─── EXTRACTED DATA
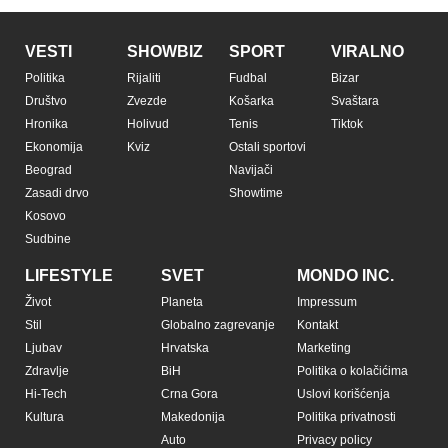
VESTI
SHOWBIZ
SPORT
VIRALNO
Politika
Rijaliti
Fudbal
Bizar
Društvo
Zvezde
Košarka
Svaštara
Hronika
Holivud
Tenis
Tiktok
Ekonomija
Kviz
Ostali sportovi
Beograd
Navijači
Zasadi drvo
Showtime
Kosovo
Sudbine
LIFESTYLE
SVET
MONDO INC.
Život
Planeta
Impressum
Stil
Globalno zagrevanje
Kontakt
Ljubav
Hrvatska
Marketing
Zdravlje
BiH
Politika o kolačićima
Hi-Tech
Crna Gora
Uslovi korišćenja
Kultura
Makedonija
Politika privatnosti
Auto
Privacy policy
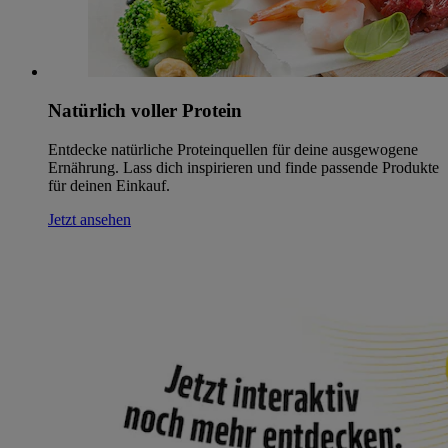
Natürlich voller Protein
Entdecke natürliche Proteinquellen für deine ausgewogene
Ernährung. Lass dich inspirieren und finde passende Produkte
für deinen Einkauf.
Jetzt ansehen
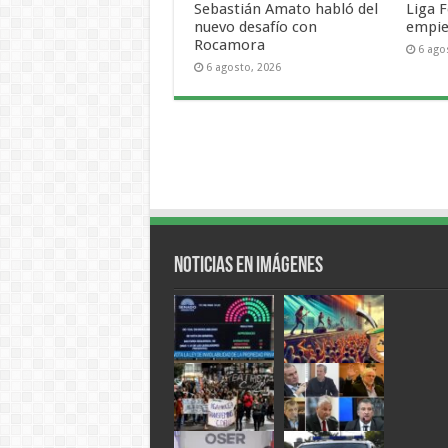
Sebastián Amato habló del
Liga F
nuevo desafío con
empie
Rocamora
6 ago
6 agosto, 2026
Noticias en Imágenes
──────
─── EXTRACTED DATA
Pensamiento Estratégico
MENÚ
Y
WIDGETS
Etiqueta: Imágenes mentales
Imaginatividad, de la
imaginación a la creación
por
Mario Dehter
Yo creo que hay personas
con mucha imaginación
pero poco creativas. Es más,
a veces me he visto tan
──────
─── EXTRACTED DATA
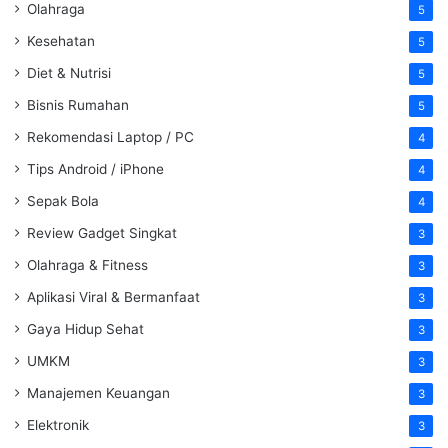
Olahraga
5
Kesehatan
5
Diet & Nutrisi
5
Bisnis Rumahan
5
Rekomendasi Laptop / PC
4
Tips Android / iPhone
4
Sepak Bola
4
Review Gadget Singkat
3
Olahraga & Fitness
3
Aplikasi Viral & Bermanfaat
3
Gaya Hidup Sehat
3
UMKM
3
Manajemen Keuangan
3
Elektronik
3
──────
TASK DETAILS
Where a line above holds the string "Imágenes", copy that line.

SOLUTION FOR THIS EXERCISE
Noticias en Imágenes
Etiqueta: Imágenes mentales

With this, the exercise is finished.